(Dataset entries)
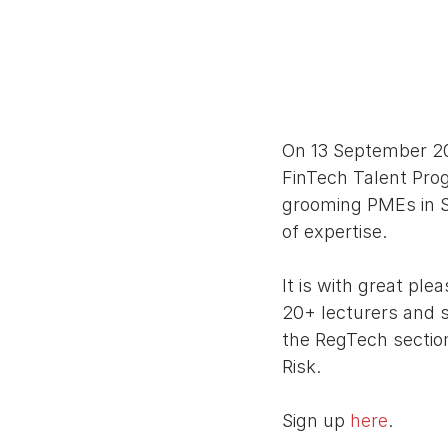
On 13 September 201
FinTech Talent Pro
grooming PMEs in Si
of expertise. 
It is with great pl
20+ lecturers and s
the RegTech section
Risk. 
Sign up 
here
. 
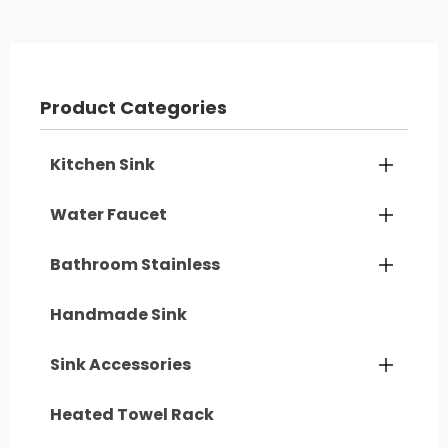
Product Categories
Kitchen Sink

Water Faucet

Bathroom Stainless

Handmade Sink
Sink Accessories

Heated Towel Rack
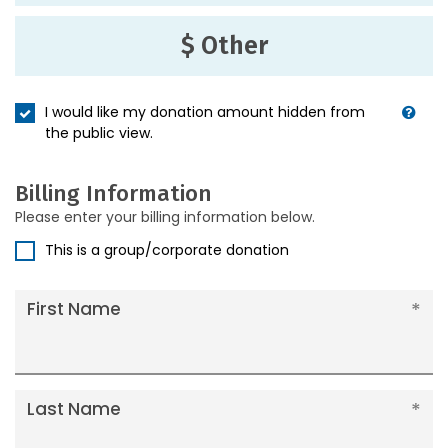
$ Other
I would like my donation amount hidden from
the public view.
Billing Information
Please enter your billing information below.
This is a group/corporate donation
First Name
Last Name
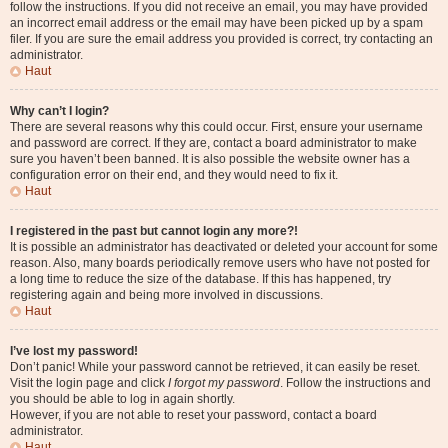
follow the instructions. If you did not receive an email, you may have provided
an incorrect email address or the email may have been picked up by a spam
filer. If you are sure the email address you provided is correct, try contacting an
administrator.
Haut
Why can’t I login?
There are several reasons why this could occur. First, ensure your username
and password are correct. If they are, contact a board administrator to make
sure you haven’t been banned. It is also possible the website owner has a
configuration error on their end, and they would need to fix it.
Haut
I registered in the past but cannot login any more?!
It is possible an administrator has deactivated or deleted your account for some
reason. Also, many boards periodically remove users who have not posted for
a long time to reduce the size of the database. If this has happened, try
registering again and being more involved in discussions.
Haut
I’ve lost my password!
Don’t panic! While your password cannot be retrieved, it can easily be reset.
Visit the login page and click
I forgot my password
. Follow the instructions and
you should be able to log in again shortly.
However, if you are not able to reset your password, contact a board
administrator.
Haut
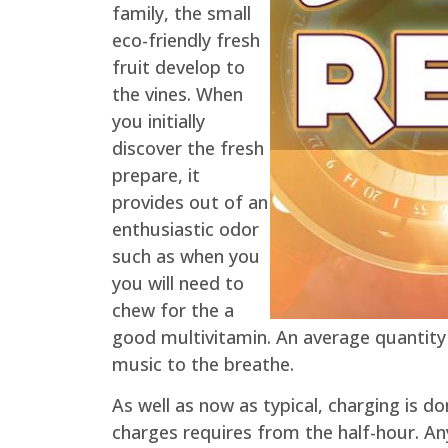
family, the small
eco-friendly fresh
fruit develop to
the vines. When
you initially
discover the fresh
prepare, it
provides out of an
enthusiastic odor
such as when you
you will need to
chew for the a
good multivitamin. An average quantity 
music to the breathe.
As well as now as typical, charging is d
charges requires from the half-hour. A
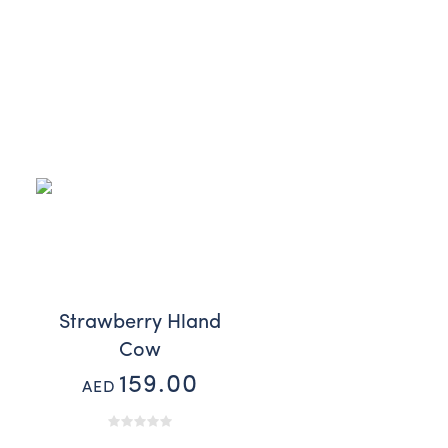
Strawberry Hland
Cow
159.00
AED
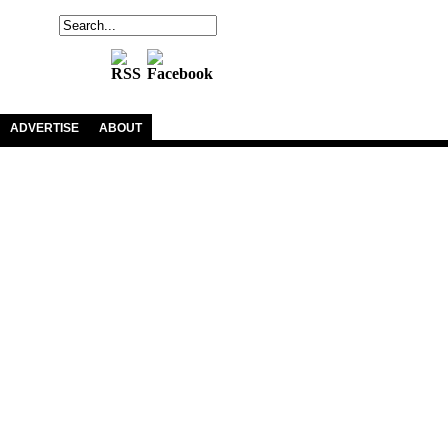
ADVERTISE
ABOUT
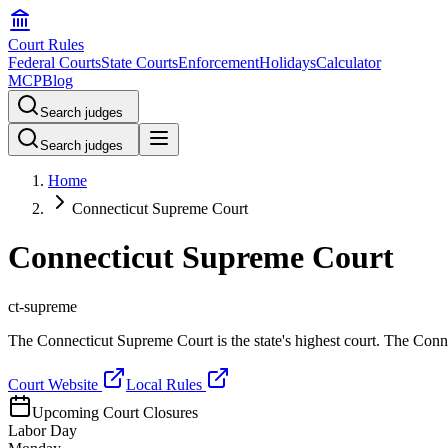
Court Rules
Federal Courts
State Courts
Enforcement
Holidays
Calculator
MCP
Blog
Search judges
Search judges
Home
Connecticut Supreme Court
Connecticut Supreme Court
ct-supreme
The Connecticut Supreme Court is the state's highest court. The Connec
Court Website
Local Rules
Upcoming Court Closures
Labor Day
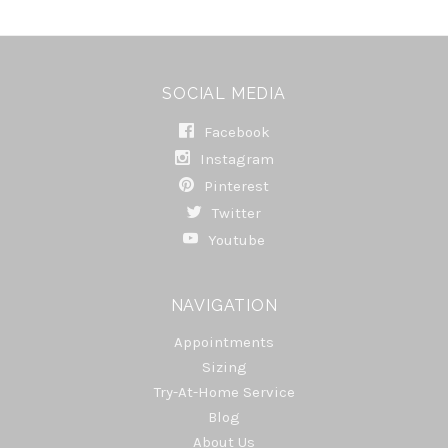
SOCIAL MEDIA
Facebook
Instagram
Pinterest
Twitter
Youtube
NAVIGATION
Appointments
Sizing
Try-At-Home Service
Blog
About Us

*Instructions to follow*
What lines above hold the word "First"? Pull each one out.

*Solution to this exercise*
First Name
There are several reasons why this could occur. First, ensure your username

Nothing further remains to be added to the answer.